**Work instructions:**
Taking the records line by line, how many lines contain the word "packable"? Answer with the number only.

(Records excerpted from a collection)
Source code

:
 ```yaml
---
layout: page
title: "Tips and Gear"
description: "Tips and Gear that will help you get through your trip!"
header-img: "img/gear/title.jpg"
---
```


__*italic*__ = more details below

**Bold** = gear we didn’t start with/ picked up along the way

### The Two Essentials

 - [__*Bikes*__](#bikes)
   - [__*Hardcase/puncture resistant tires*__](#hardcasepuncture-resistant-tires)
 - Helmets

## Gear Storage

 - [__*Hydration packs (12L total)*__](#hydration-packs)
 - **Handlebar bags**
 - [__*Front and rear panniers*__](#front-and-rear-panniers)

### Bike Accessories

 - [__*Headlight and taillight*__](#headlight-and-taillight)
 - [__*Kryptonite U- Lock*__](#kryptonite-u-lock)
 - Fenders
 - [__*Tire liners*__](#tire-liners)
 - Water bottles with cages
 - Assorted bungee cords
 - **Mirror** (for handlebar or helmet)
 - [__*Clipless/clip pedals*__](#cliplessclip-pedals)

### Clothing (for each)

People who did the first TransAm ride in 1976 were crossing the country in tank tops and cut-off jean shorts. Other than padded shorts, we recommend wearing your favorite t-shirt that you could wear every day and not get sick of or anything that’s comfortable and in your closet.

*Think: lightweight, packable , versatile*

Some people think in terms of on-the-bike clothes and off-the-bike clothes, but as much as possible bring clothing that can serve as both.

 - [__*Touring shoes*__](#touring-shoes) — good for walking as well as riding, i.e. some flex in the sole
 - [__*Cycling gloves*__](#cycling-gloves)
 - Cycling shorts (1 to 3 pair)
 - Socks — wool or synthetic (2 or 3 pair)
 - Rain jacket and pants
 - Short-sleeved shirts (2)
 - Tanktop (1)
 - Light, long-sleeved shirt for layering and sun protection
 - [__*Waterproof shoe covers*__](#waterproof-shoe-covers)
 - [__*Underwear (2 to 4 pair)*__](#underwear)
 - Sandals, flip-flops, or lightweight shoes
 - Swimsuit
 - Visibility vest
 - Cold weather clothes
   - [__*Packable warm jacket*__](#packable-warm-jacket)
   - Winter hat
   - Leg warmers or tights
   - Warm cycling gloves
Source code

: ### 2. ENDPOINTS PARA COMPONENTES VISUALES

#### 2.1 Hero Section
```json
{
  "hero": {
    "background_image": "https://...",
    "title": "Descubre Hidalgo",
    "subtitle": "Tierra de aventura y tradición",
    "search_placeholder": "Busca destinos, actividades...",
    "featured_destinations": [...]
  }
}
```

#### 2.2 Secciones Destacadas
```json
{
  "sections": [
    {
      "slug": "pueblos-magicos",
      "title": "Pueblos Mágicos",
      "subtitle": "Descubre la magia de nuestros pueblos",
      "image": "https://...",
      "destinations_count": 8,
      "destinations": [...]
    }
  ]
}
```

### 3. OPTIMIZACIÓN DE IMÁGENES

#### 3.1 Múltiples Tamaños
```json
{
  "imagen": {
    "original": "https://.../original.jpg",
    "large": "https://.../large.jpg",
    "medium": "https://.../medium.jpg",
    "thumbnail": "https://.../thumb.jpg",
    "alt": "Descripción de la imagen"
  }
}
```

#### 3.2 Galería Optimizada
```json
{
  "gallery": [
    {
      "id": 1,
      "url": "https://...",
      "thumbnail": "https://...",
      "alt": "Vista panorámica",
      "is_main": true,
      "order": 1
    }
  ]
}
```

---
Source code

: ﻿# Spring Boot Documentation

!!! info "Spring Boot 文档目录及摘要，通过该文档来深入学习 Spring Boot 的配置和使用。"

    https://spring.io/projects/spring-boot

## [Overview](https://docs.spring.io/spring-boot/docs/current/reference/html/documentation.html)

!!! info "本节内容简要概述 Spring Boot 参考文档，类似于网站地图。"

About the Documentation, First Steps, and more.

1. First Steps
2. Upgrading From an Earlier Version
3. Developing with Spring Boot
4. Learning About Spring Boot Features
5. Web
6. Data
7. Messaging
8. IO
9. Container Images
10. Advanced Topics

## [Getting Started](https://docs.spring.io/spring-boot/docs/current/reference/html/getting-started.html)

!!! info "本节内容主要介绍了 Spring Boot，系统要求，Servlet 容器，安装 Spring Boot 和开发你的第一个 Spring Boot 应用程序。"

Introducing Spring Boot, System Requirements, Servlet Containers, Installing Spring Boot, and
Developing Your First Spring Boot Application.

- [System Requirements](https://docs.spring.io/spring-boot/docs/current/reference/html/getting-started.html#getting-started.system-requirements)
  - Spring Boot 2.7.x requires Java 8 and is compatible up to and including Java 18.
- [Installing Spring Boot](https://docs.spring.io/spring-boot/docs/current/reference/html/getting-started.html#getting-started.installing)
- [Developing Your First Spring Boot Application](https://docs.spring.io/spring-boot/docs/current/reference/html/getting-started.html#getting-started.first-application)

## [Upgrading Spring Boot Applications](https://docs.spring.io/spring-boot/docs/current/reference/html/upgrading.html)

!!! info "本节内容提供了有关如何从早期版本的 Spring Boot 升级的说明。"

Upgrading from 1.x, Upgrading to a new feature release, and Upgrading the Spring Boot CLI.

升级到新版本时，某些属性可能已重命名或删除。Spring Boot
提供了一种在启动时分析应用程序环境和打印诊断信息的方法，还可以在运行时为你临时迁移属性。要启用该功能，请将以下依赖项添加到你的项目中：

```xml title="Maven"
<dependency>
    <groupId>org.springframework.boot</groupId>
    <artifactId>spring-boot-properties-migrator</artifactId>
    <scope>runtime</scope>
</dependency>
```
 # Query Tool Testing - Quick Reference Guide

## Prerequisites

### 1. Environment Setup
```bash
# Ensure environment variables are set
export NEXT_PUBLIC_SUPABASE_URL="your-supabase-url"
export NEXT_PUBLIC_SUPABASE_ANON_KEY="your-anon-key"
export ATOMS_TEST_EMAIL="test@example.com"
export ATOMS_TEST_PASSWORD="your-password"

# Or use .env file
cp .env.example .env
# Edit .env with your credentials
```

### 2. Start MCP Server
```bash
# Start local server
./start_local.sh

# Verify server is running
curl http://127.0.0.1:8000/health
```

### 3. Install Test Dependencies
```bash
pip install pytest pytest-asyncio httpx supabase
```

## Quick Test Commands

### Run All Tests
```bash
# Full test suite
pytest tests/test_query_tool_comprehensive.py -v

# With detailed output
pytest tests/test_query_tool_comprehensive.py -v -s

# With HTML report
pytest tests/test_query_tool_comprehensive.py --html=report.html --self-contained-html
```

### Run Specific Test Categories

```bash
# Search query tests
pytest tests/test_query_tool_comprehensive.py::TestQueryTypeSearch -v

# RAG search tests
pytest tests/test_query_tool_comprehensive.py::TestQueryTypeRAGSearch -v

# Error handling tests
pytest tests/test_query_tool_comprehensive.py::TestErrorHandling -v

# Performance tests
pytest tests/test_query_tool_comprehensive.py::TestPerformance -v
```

**Exercise answer:**
2